Activity: Whichever lines of the entries hold the word "日月度假酒店" should be identified and copied.

Exercise inputs:

____________

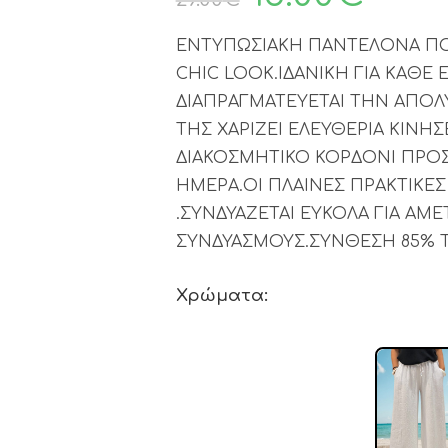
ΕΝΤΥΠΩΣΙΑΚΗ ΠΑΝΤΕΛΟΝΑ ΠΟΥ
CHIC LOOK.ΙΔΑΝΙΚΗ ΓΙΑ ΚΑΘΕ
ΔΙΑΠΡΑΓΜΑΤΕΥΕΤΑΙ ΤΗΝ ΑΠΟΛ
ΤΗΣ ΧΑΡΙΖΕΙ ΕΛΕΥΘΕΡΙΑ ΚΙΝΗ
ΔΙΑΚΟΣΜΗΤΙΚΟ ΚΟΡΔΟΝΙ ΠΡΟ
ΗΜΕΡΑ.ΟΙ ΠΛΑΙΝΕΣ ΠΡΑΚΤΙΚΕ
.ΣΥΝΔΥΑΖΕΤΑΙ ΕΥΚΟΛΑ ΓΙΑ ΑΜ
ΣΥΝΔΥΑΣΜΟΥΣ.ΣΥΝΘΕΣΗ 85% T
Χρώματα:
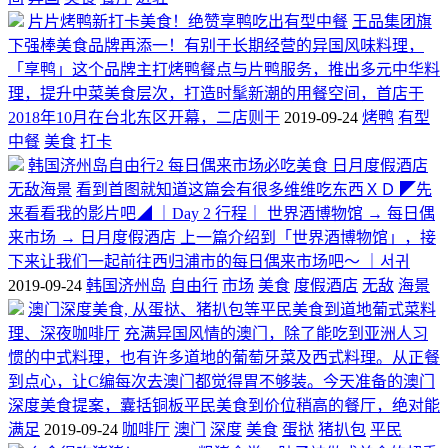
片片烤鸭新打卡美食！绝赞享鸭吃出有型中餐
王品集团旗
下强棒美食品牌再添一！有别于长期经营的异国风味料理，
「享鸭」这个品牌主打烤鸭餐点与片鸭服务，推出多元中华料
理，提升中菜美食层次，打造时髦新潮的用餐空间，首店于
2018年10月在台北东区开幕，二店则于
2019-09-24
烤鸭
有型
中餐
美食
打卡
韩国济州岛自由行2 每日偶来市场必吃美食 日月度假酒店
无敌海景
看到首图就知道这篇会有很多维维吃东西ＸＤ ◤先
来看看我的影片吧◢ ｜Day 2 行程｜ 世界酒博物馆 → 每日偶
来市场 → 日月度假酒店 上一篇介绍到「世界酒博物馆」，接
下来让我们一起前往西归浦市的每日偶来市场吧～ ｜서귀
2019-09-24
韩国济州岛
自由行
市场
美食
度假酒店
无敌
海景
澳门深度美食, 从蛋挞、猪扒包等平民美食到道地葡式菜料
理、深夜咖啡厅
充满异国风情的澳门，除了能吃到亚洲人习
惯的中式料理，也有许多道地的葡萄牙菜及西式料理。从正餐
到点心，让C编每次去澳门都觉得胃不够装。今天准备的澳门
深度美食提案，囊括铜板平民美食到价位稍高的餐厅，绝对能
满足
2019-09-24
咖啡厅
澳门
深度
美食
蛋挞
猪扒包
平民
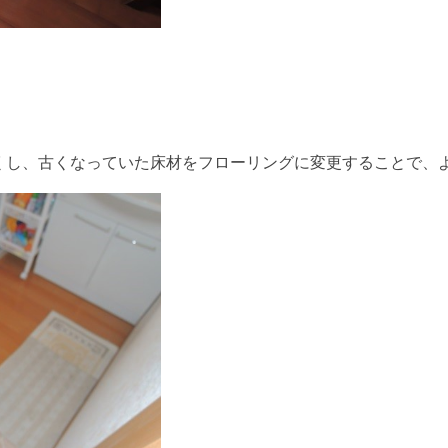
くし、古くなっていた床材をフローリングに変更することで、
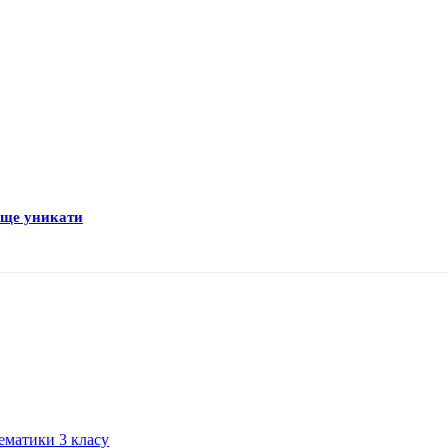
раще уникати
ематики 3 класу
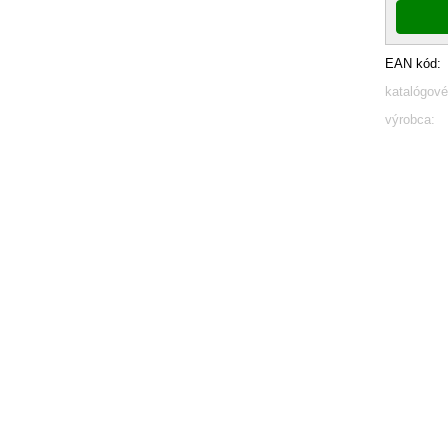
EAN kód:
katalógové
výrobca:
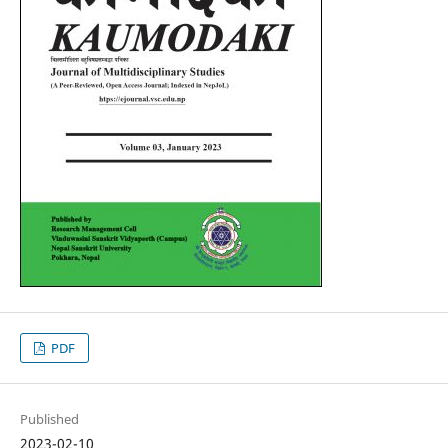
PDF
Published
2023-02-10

____________

Response:
韩国济州岛自由行2 每日偶来市场必吃美食 日月度假酒店
来市场 → 日月度假酒店 上一篇介绍到「世界酒博物馆」，接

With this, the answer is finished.